Direct Part Marking (DPM) Explained

Posted April 4, 2016

DPM-Example-2While most barcodes you come across are printed on a label or paper-packaging of a product, in the manufacturing world and work-in-process applications many parts or components need to be marked with a barcode directly. Direct Part Marking is a process that  allows  users to mark a barcode directly on an item instead of printing the barcode on a label.

There are 3 main technologies available for DPM:  laser or chemical etching, dot peening  and ink jet printing. Each of these has specific  advantages  and disadvantages  in terms  of durability, cost and ease of reading.   The main advantages  of codes with  DPM technology are that  the code is permanently marked  on a surface and will  survive  for a long  time  (ideally  forever), regardless  of the  stress the part is passing  through during its’ life cycle. The main  reasons to choose codes with  DPM technology are:

  • Items that need to pass through harsh testing processes  (chemicals  agents, thermal cycles, oil, moisture, etc.)
  • Items that need to  be tracked  during  their  entire life cycle
  • Very small items (difficult to label)

DPM technology was first  adopted  mainly  by the automotive and general mechanical industries. Currently, the popularity of codes using  DPM technology has spread into  different sectors  including electronics, chemicals  and healthcare  industries.

Laser Marking

Laser Marking is currently the most  popular choice  used with  DPM technology. It is compatible with  a wide range of materials  and offers  several benefits: high  quality marking, high  throughput and no consumables.Laser Marking works  by creating a change of the material characteristics through the interaction with  a laser beam.

Depending on the laser type and power,  marking is obtained through the following methods:

Process Method Ideal Material
Ablation Removal of a surface layer PCB, Plated Metal
Engraving Removal of a material part in order to create a groove PCB, Glass, Metals
Color Change Melting or burning of the surface Plastic Wood
Annealing Surface oxidation Iron, Stainless Steel


Dot Peening

Dot peening  marking is created  by mechanical percussion, which actually punches  holes in the material, as shown below. The holes created by the mechanical percussion cause a different reflection/diffusion of the incident light on the surface to recreate  the dark and light elements  that  characterize a bar code.  Dot peening  is generally used with  metal parts  and it is very common in the automotive industry.

Ink Jet Printing

Ink jet  printing mark is created by directly spraying ink onto  the surface  of the part,  producing a pattern of spots.
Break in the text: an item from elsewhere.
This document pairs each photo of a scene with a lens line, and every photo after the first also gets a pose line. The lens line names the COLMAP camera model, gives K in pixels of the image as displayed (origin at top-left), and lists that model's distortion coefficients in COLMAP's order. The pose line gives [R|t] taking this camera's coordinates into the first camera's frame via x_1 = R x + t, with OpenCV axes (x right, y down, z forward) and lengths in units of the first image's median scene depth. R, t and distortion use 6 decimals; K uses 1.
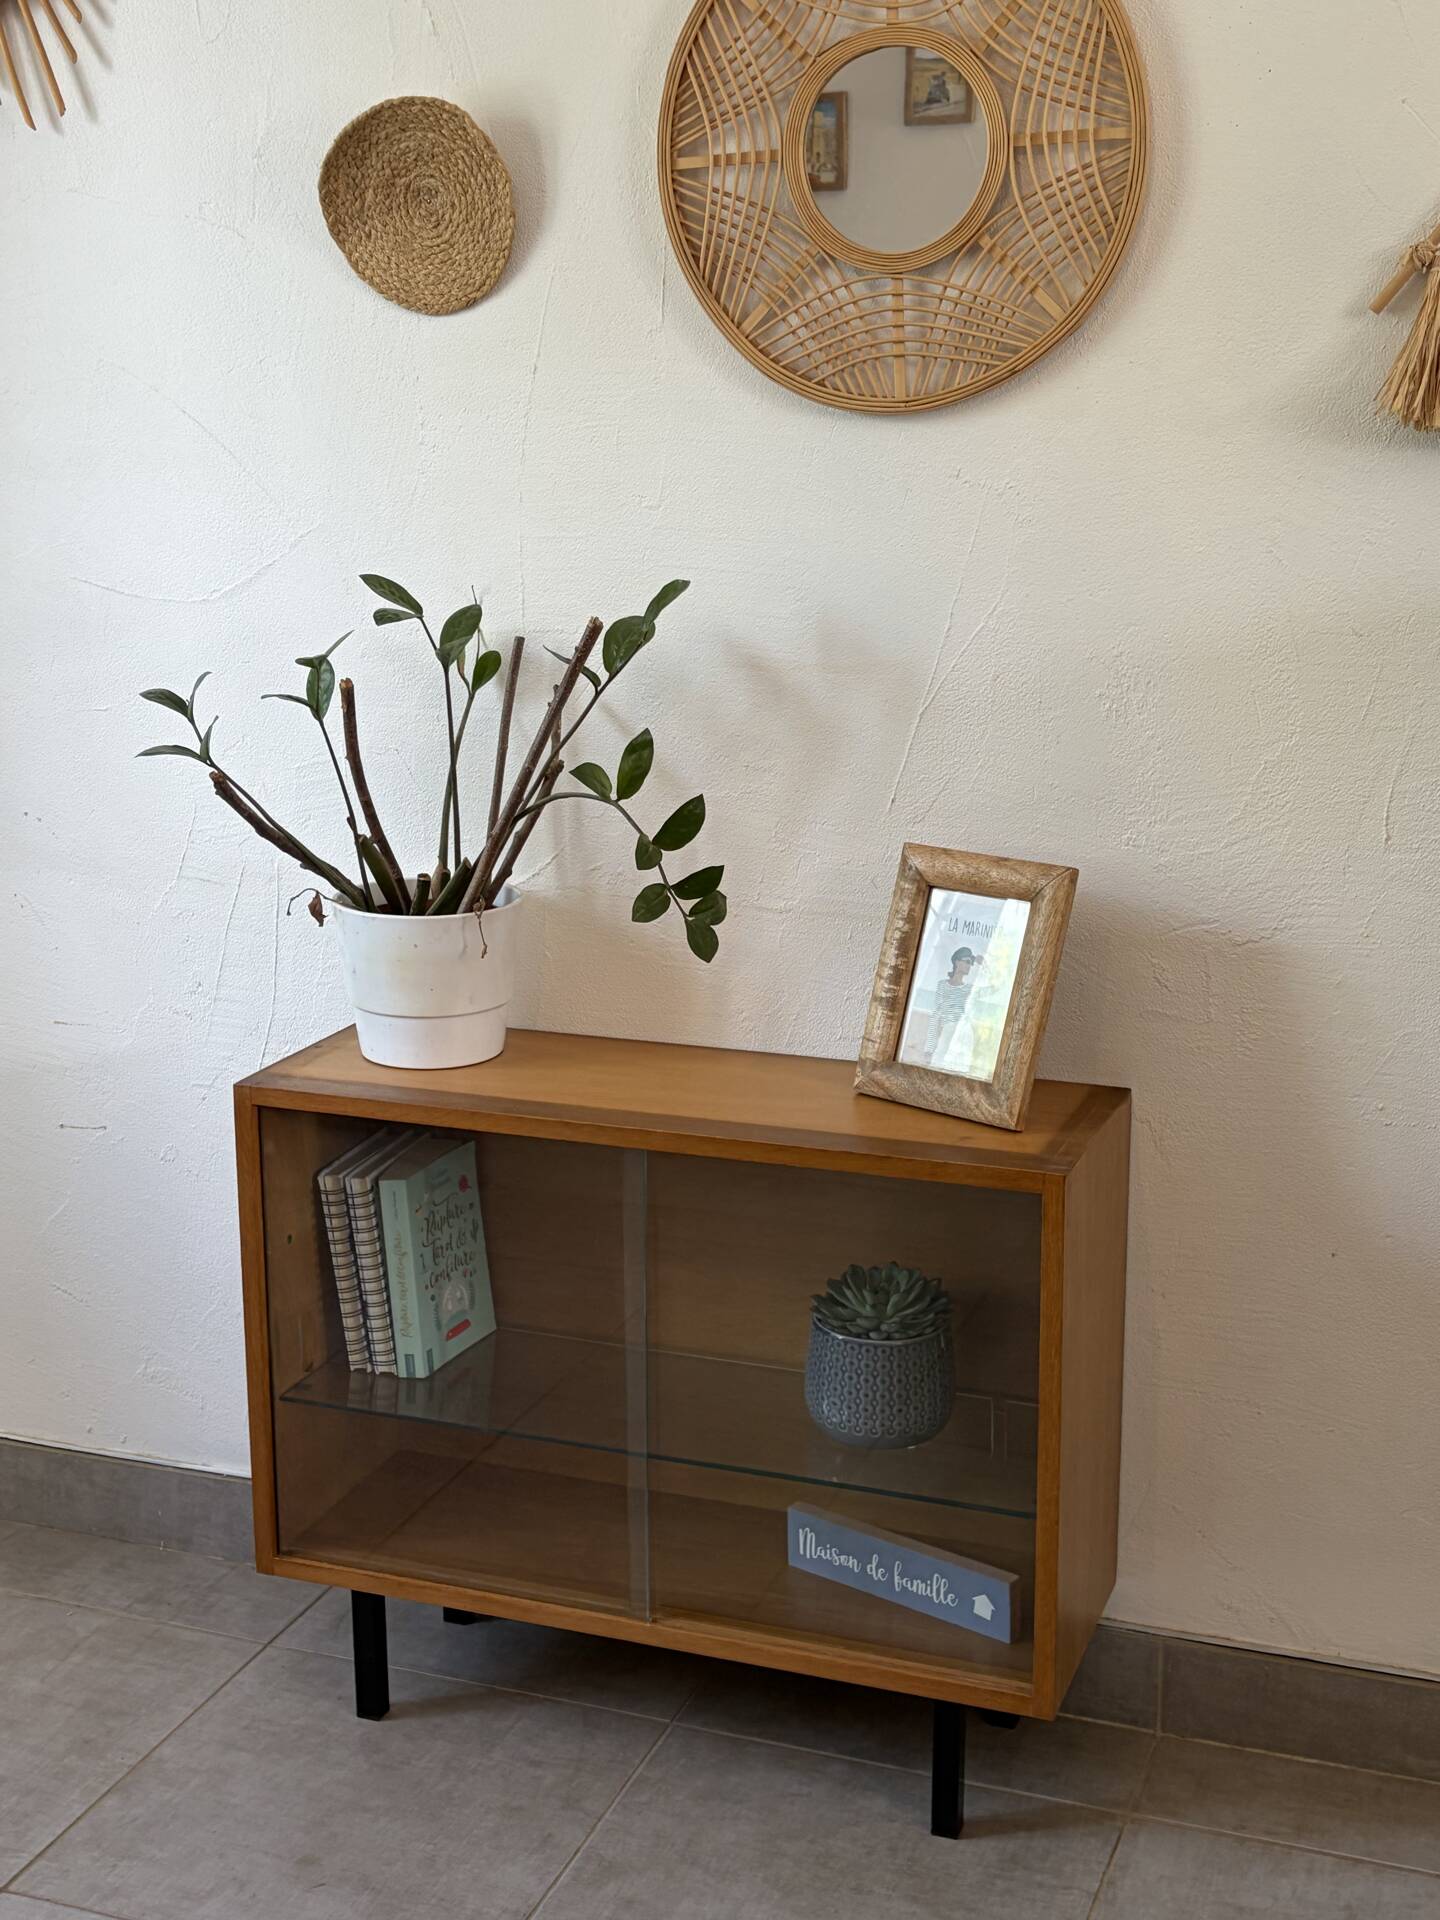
lens RADIAL K [[2453.8, 0, 735.0], [0, 2453.8, 946.6], [0, 0, 1]] dist [0.037608, 0.000000]
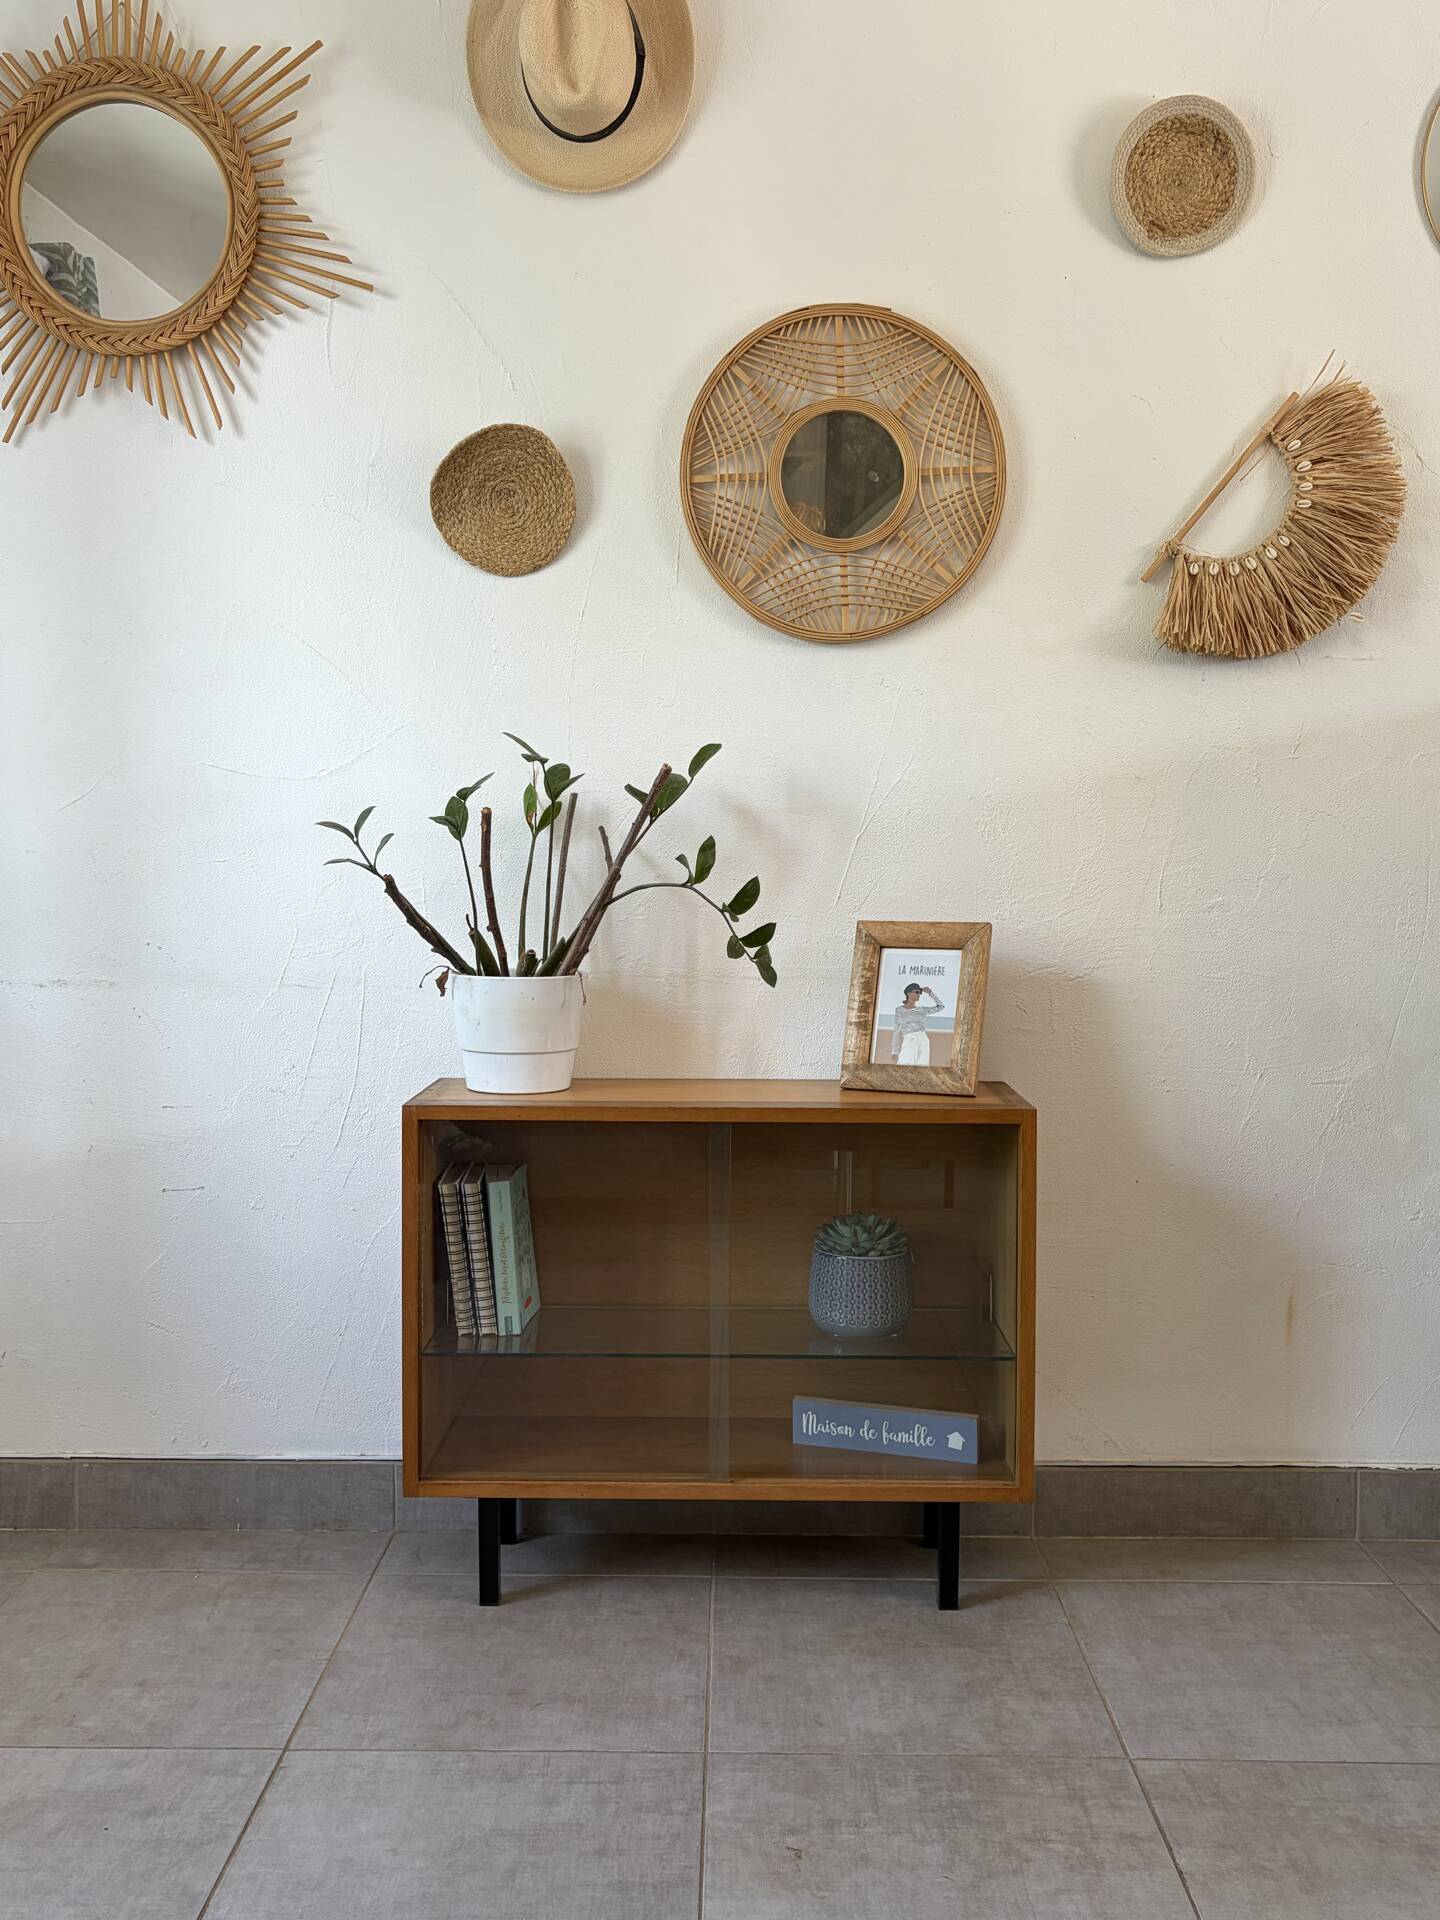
lens RADIAL K [[1697.7, 0, 716.5], [0, 1697.7, 962.3], [0, 0, 1]] dist [0.029877, 0.009264]
pose [[0.942232, -0.011215, 0.334774, -0.348143], [0.069237, 0.984376, -0.161894, 0.139698], [-0.327727, 0.175721, 0.928287, 0.071208]]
The ink jet  method is generally compatible with  any substrate material, such as plastic, metal, glass, etc.   Since this  method is based on an ink deposit, the ink marking is less persistent than  other  methods and could be inappropriate for harsh production environments.

Scanning DPM Barcodes

DPM scanners are usually  equipped with  specialized illumination systems in order  to improve the readability of codes using  DPM technology. The object  surface can be reflective, shiny, polished, or be a contrasting rough surface. Depending on the marking technology used, the code can be more  or less visible  with  more  or less contrast when compared to the background.

DPM specific scanners are available in both handheld and fixed mount models to fit manual or automated applications.